The state's only full-time professional orchestra hopes the unusual shows dubbed "Classically Cannabis: The High Note Series" will boost its audience as it struggles with dwindling attendance and shrinking budgets.
"The cannabis industry obviously opens the door even further to a younger, more diverse audience," symphony CEO Jerome Kern told The Associated Press.
In return for sponsorship, marijuana-related companies get "the legitimacy of being associated with the Colorado Symphony Orchestra." he said.
The event, however, is strictly BYOC — bring your own cannabis, according to an events listing on the symphony website that says pot will not be sold.
Richard Yost of Ideal 420 Soil, a New Hampshire company that sells soil and other cultivation products to marijuana growers, sees sponsoring the concerts as a chance to link his company to one of the best orchestras in the nation and to make the point that pot consumers can be clean-cut and sophisticated.
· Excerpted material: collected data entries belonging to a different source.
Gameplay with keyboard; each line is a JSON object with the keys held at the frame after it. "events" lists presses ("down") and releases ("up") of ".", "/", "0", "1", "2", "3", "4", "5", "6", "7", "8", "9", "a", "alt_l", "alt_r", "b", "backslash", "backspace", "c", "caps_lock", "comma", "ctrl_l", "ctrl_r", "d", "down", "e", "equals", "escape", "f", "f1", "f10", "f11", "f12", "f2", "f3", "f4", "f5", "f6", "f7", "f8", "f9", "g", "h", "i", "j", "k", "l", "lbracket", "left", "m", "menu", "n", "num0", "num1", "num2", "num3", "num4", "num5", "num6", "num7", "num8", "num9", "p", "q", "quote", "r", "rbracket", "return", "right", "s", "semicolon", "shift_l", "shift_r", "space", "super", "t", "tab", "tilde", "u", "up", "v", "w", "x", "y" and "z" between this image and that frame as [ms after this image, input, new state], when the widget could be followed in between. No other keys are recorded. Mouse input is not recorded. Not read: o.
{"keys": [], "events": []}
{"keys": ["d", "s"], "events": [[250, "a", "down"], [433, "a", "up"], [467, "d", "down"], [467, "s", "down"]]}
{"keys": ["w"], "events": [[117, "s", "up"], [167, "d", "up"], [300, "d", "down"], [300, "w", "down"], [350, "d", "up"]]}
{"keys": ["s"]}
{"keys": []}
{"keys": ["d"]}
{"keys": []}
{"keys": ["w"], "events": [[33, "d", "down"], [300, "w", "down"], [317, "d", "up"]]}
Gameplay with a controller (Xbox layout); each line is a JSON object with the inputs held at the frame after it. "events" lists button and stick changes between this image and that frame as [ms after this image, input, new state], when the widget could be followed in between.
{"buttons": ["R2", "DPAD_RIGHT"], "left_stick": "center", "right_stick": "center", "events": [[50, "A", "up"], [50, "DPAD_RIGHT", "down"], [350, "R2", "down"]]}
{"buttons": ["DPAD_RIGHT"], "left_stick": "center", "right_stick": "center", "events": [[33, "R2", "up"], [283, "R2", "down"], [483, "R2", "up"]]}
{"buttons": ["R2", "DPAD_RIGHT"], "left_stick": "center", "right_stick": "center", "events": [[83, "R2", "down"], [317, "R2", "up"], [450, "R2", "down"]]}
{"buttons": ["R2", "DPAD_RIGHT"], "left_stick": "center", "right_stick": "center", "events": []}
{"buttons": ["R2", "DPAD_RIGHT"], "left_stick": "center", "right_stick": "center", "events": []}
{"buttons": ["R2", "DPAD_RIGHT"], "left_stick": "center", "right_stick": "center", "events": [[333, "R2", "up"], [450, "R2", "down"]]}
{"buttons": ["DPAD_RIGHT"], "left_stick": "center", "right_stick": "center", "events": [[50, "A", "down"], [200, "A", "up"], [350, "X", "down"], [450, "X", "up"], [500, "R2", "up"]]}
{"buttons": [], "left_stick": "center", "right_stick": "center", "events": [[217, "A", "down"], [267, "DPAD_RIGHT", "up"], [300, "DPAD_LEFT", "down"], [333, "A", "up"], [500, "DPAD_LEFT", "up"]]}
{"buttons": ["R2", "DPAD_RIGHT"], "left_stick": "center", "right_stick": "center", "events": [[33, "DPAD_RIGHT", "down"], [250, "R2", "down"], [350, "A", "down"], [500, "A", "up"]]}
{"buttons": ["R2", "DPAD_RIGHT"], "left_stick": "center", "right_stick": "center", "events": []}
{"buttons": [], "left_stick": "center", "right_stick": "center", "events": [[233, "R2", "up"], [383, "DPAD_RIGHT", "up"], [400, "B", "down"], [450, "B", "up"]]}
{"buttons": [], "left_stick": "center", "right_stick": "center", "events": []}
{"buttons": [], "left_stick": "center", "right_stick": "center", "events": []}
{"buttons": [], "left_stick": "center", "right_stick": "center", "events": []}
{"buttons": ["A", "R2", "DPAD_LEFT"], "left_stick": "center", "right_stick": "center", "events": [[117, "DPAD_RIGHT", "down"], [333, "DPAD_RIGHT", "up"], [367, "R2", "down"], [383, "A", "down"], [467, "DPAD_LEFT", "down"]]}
"You can be intelligent and savvy and enjoy cannabis as well," said Yost, adding that he plays Mozart while he works on business plans.
Another sponsor, Jan Cole, said her Boulder-based pot retailer The Farm has helped fund arts events in her hometown and a concert by Ziggy Marley in Denver. She said she hoped for a long-term association with the symphony, because its audience was "our crowd ... people who like art and music and alternative products."
Judith Inman, a member of a volunteer guild that has organized balls and other more traditional classical music fundraisers in Denver, has reservations about the marijuana mash-up.
"I know that the symphony needs new sponsors, and they are trying to go after a younger group," she said. "I just don't think this is the way to go about it."